Exercise tasks:
1. Translate the sentence "There will be none in my driveway." from the self-driving car thread below into Spanish.
2. Give every distinct username that appears as a post author in the self-driving car thread below, each name listed once.
3. Print everything in the self-driving car thread below, from "## SeaBreeze (Jan" down to "kcvet (Jan 10, 2015)".

[start Given text]

# Autonomous (Self-Driven) Vehicles Ready for the City?



## SeaBreeze (May 17, 2014)

Autonomous (self-driven) vehicles are ready for the city?  Kinda creepy to me that Google is behind this...http://www.theverge.com/2014/5/14/5716468/i-took-a-ride-in-a-self-driving-car


----------



## kcvet (May 17, 2014)

i wanna cloaking device and twin 50 cal machine guns attached to the brake button


----------



## Ina (May 17, 2014)

I want a super duper intelligence chip install, and I want it to be upgradeable. :hatoff:


----------



## kcvet (May 17, 2014)

and  warp drive to !!!


----------



## That Guy (May 17, 2014)




----------



## kcvet (May 18, 2014)




----------



## Meanderer (May 18, 2014)

Not for the highway...they would cause more traffic tie-ups!


----------



## SeaBreeze (Jan 10, 2015)

He took a 500 mile ride in one. http://www.wired.com/2015/01/rode-500-miles-self-driving-car-saw-future-boring/


----------



## kcvet (Jan 10, 2015)

im teaching him to play cards








ill take it !!!!


----------



## drifter (Jan 11, 2015)

There will be none in my driveway.


----------

[end Given text]
[start Rows]

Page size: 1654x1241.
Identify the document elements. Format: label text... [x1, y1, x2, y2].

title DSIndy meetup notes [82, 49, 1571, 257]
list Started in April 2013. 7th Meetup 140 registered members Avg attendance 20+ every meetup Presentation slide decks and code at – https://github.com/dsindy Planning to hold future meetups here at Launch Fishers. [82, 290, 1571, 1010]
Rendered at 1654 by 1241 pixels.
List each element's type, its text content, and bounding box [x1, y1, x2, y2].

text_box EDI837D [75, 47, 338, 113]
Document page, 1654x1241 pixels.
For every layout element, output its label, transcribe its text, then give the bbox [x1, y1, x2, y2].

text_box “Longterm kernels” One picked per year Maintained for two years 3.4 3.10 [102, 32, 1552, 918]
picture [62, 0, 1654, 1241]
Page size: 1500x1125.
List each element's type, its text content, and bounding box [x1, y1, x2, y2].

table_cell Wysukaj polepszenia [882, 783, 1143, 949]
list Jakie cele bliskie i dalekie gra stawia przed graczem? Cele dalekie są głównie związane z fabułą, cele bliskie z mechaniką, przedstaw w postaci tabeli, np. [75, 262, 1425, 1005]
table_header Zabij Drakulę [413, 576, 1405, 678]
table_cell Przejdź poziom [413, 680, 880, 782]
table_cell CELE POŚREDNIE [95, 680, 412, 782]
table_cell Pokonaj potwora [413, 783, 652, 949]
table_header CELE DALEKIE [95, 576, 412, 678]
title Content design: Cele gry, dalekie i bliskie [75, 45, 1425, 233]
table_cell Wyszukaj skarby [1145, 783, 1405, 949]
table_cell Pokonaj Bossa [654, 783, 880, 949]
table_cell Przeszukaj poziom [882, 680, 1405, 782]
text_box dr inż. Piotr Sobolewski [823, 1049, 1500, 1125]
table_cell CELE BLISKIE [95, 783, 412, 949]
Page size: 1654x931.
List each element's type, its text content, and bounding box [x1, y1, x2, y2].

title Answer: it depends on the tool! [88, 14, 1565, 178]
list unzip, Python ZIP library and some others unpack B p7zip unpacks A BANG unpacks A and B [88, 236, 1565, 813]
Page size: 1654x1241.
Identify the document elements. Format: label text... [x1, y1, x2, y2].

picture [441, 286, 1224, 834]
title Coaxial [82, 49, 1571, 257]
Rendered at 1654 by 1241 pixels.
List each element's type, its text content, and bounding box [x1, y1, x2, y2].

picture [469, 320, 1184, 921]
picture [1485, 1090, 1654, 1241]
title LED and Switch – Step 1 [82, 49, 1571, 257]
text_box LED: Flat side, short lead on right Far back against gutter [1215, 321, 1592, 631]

[end Rows]

Responses by task:
1. No habrá ninguno en mi entrada.

2.
SeaBreeze
kcvet
Ina
That Guy
Meanderer
drifter

3.
## SeaBreeze (Jan 10, 2015)

He took a 500 mile ride in one. http://www.wired.com/2015/01/rode-500-miles-self-driving-car-saw-future-boring/


----------



## kcvet (Jan 10, 2015)